Learn how to program the 50 pence chip
For the ultimate in low-cost embedded applications, the PIC microcontroller takes some beating. Mike Bedford shows you how to program it.
Mike Bedford
OUR EXPERT
Mike Bedford discovered PICs many years ago and felt an immediate affinity since they provided an ideal way of working on hardware and software together.
With the entry-level boards in Raspberry Pi family costing less than £5, we’re fully conversant with the low cost of computing power. Yet if you’ve not encountered them before, the price of chips in the PIC microcontroller range from Microchip Technology might still be surprising. The fact is that an entry-level PIC chip can be bought for about 40p, and this drops to as little as 25p in high volumes.
Needless to say, these chips don’t offer a lot of processing power - in fact many of them wouldn’t even be able to support an operating system. Yet in many embedded applications - that’s where the processor works invisibly in the background - the requirement for number crunching is minimal, and an operating system is unnecessary. What’s more, as we’re about to see, those cheap chips contain a lot of circuitry like memory that you might expect to be external to the processor.
Here we introduce you to PIC microcontroller chips and show you how to program them using the MPLAB Xpress IDE and a Curiosity development board. Although real-world applications of PIC devices involve using just the chip which you’d incorporate into your own circuit board, using a ready-made board for learning to develop code offers a simple, ready-to-go solution at low-cost.
A key thing to bear in mind about PIC chips is that they’re microcontrollers, not microprocessors.

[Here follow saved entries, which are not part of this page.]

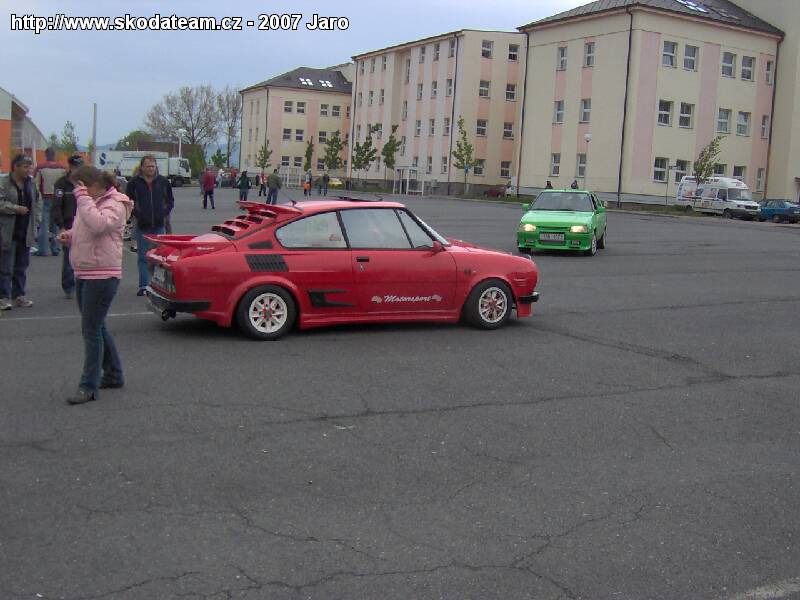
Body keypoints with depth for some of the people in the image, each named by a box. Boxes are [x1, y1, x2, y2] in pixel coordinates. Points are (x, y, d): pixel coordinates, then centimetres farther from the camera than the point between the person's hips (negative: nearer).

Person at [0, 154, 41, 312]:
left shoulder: (31, 183, 8)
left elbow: (38, 200, 18)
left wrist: (36, 218, 9)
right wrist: (16, 209, -20)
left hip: (26, 232, 6)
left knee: (22, 266, 13)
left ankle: (18, 295, 22)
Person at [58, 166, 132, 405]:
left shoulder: (114, 205, -12)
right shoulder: (89, 203, 13)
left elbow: (98, 225, -31)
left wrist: (83, 198, -24)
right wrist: (69, 236, 4)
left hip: (102, 275, -10)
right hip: (84, 274, 10)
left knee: (91, 329, -8)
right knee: (96, 327, 16)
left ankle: (89, 386, -2)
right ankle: (113, 375, 29)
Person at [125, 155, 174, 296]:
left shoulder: (163, 181, 4)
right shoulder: (134, 182, -2)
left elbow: (170, 200, 15)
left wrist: (165, 213, 3)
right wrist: (137, 214, -5)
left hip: (159, 225, 1)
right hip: (142, 226, -1)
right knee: (143, 257, 3)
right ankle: (143, 286, 7)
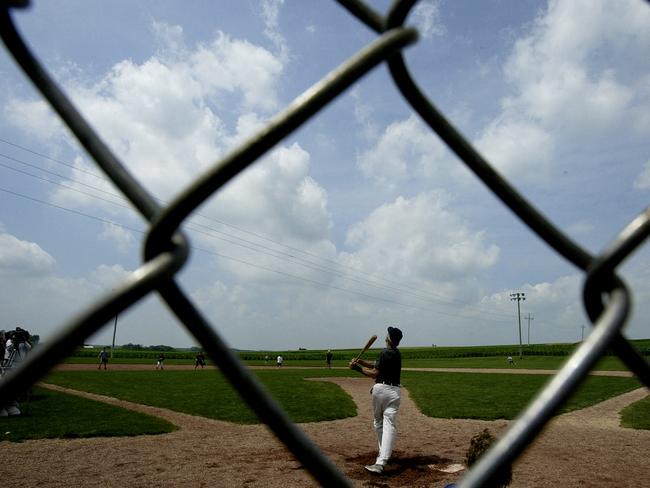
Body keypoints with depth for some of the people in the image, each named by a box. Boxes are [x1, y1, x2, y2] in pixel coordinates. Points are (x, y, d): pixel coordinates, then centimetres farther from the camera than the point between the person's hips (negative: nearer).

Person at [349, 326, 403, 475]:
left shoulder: (385, 353, -11)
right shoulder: (397, 353, 13)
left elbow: (374, 373, -11)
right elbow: (377, 365, 15)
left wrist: (357, 367, -6)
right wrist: (361, 362, 7)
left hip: (380, 389, -5)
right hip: (394, 391, 5)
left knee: (378, 422, 17)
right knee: (389, 425, -5)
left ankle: (383, 453, 31)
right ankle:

This means that they’re effectively microprocessors with the addition of on-chip RAM, flash storage, non-volatile program memory, and input/ output circuitry for interfacing to real-world devices. For this reason they can be used in embedded applications with a minimum of external circuitry.
Daddy or chips?
According to manufacturer Microchip Technology, there are several official families of PIC, but to cut a long story short, eight-, 16- and 32-bit architectures are available. Within each of these broad categories, specific products differ mostly in the amount of each type of on-chip memory and the number and type of I/O pins.
Some top-end chips, which are intended for signal processing applications, have the addition of DSP instructions. However, at the other end of the spectrum are chips that are aimed at applications where low cost and a small size are the most important considerations. For example, the PIC10F200-I/OT is an eight-bit microcontroller that runs at a clock speed of 4MHz. It has 256 bytes of program memory, 16 bytes of RAM, and four digital I/O pins. The chip is tiny, having just six or eight pins and, depending on the package type, measures as little as 2.8x2.9mm.
You might be more used to processors having hundreds of connections or more, but this tiny eight-pin PIC chip is a processor with on-chip memory and I/O.